Now the pastors are calling for citizens to rally at city hall to demand a vote on the controversial ordinance, as well as an investigation into the city’s dismissal of an apparently valid petition, along with intimidatingly subpoenaing pastors’ sermons, according to WND.
“There is a growing call for the attorney general of Texas to investigate this,” said Steve Riggle, senior pastor of Grace Community Church and one of the five ministers who received a subpoena.
“That [call] is going to get louder and louder,” he said, adding, “No one in America should be able to steal an election [by dismissing a valid petition].”
The Houston Area Pastors Council has scheduled a rally in front of city hall for Wednesday morning to send a message to the mayor and the city council and attorney.
“The ‘Houston 5′ as well as other pastoral leaders of the No UNequal Rights Coalition invite elected officials and all concerned citizens to gather and call on Mayor Annise Parker to abide by the law,” said the group’s statement.
“The message is let the people vote,” he said. “The petition signatures are valid. The city attorney has come up with a suggested set of qualifiers that are not in the Houston city charter, and so by all rights, this issue should have been on the ballot (Tuesday).”
At issue is the petition calling for a city-wide vote on the ordinance, which garnered 55,000 signatures, far more than the 17,000 required to trigger a vote.
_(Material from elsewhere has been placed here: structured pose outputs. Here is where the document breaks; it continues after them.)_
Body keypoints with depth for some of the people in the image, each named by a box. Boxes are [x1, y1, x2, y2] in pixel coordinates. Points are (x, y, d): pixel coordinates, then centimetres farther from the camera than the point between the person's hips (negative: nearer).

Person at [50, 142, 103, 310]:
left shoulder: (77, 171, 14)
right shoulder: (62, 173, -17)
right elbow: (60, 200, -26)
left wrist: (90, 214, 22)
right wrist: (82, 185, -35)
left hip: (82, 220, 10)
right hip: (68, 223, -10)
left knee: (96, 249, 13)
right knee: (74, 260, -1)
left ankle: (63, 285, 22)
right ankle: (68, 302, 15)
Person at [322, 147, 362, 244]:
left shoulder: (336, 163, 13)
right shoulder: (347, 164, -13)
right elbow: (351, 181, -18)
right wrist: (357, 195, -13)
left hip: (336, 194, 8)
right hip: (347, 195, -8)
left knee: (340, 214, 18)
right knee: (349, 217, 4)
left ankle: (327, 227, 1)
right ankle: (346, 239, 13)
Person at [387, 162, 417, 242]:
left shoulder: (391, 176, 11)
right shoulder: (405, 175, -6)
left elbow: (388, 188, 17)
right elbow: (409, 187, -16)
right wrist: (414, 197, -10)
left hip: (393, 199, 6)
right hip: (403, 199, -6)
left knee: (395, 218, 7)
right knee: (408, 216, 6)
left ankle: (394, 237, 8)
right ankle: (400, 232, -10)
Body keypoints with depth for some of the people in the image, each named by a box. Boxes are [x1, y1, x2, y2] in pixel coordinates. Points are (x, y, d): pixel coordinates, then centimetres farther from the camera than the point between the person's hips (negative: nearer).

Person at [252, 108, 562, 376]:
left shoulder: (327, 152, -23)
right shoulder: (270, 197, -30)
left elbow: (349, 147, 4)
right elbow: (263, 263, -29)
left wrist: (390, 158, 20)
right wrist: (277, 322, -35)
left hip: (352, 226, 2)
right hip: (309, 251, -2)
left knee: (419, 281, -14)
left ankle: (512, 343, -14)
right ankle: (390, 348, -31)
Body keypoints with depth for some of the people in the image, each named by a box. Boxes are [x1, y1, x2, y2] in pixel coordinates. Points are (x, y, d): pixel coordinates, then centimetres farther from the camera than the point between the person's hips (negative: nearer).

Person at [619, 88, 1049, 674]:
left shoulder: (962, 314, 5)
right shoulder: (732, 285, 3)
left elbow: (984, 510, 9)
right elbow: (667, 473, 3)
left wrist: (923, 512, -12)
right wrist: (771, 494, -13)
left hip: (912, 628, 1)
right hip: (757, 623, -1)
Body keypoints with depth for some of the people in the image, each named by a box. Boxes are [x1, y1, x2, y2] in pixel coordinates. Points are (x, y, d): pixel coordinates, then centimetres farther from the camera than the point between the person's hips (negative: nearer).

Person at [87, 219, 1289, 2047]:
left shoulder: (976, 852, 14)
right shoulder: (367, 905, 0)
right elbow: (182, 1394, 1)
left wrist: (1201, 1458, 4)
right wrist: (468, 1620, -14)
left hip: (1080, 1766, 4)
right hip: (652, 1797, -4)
However, after counting only about 19,000 signatures, then invalidating nearly 3,000 signatures, while ignoring the rest, the petition was dismissed.
Hopefully, the pastors will see a solid turnout of concerned citizens at their rally, and the message will be received loud and clear by the Houston mayor and government.
While it is good that the subpoenas on the pastor’s sermons have now been withdrawn, it is time for the city to put the ordinance up for a city-wide vote and allow the people to have their say on the measure.